Dietary manipulation keeps salmon in the smoltification window roughly twice as long as photoperiod-based methods, according to a review conducted by Norwegian scientists in collaboration with STIM AS and STIM Chile.
The review, published in the paper “Smoltification strategies in intensively cultured salmonids,” examines both approaches across Atlantic salmon (Salmo salar), coho (Oncorhynchus kisutch), and rainbow trout (Oncorhynchus mykiss) — the three species central to Chilean aquaculture.
Poor or asynchronous smoltification causes physiological stress, reduced feed intake, slower growth, size variability, and higher mortality. The review links suboptimal smoltification to weaker immune response and reduced vaccine efficacy — a direct concern in Chile and Norway, where infectious diseases remain the leading cause of mortality.
Salmon biology: study identifies 480 degree-days as optimal smolt transfer point
Photoperiod-induced smolts that are not transferred to seawater quickly revert to a freshwater phenotype, losing smolt characteristics. Diet-induced smolts hold their smolt window longer and show stronger results in NKA enzyme expression in the gills — a key indicator of marine osmoregulation readiness.
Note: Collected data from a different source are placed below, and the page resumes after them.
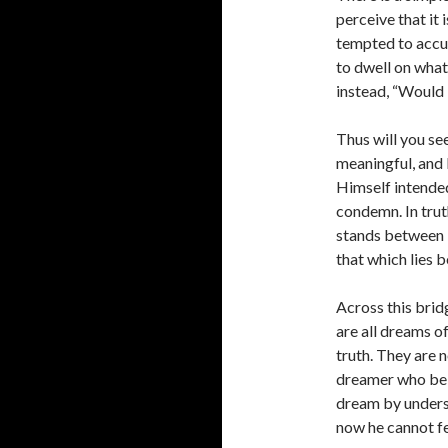
perceive that it
tempted to accus
to dwell on what 
instead, “Would 
Thus will you se
meaningful, and 
Himself intended i
condemn. In truth
stands between i
that which lies 
Across this bridg
are all dreams of
truth. They are n
dreamer who bel
dream by unders
now he cannot fe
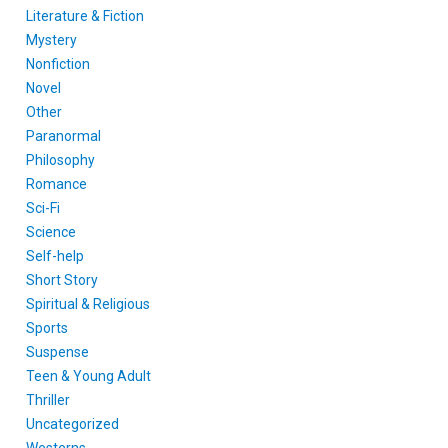
Literature & Fiction
Mystery
Nonfiction
Novel
Other
Paranormal
Philosophy
Romance
Sci-Fi
Science
Self-help
Short Story
Spiritual & Religious
Sports
Suspense
Teen & Young Adult
Thriller
Uncategorized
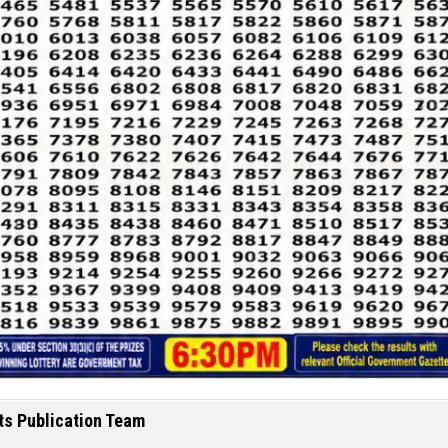
ts Publication Team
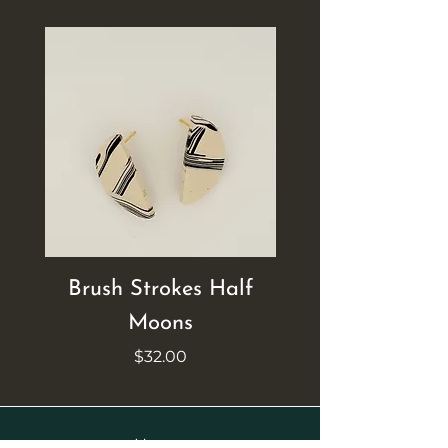
Brush Strokes Half
Brush Strokes Ci
Moons
Price
$32.00
Home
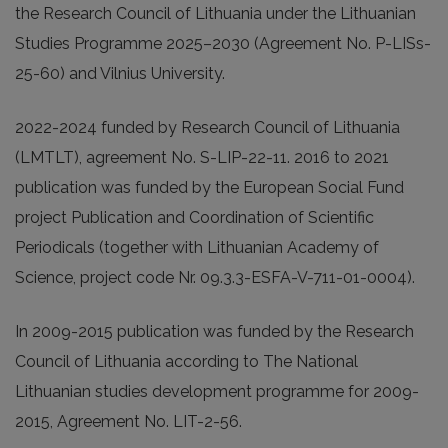
the Research Council of Lithuania under the Lithuanian
Studies Programme 2025–2030 (Agreement No. P-LISs-
25-60) and Vilnius University.
2022-2024 funded by Research Council of Lithuania
(LMTLT), agreement No. S-LIP-22-11. 2016 to 2021
publication was funded by the European Social Fund
project Publication and Coordination of Scientific
Periodicals (together with Lithuanian Academy of
Science, project code Nr. 09.3.3-ESFA-V-711-01-0004).
In 2009-2015 publication was funded by the Research
Council of Lithuania according to The National
Lithuanian studies development programme for 2009-
2015, Agreement No. LIT-2-56.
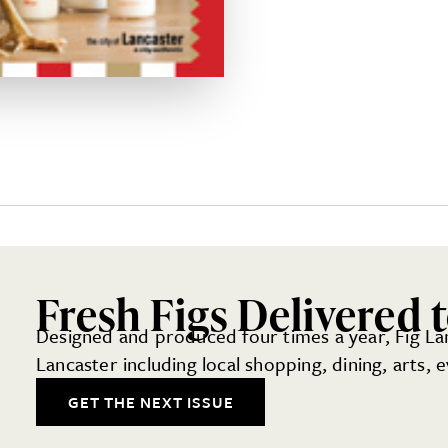
Fresh Figs Delivered 
Designed and produced four times a year, Fig Lanc
Lancaster including local shopping, dining, arts,
GET THE NEXT ISSUE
For rainbow trout specifically, photoperiod and temperature manipulation has produced limited results in smoltification markers. Dietary induction showed positive outcomes in smoltification index, gill NKA gene expression, and sea water performance, the review states.
Dietary strategies depend on active feed consumption. Low water temperatures and social dominance hierarchies within tanks can reduce effectiveness.
The authors caution that conceptual errors and incomplete knowledge have led to suboptimal smolt quality and production losses across the industry. They call for continued research, particularly on species other than Atlantic salmon, where understanding of the smoltification process remains limited.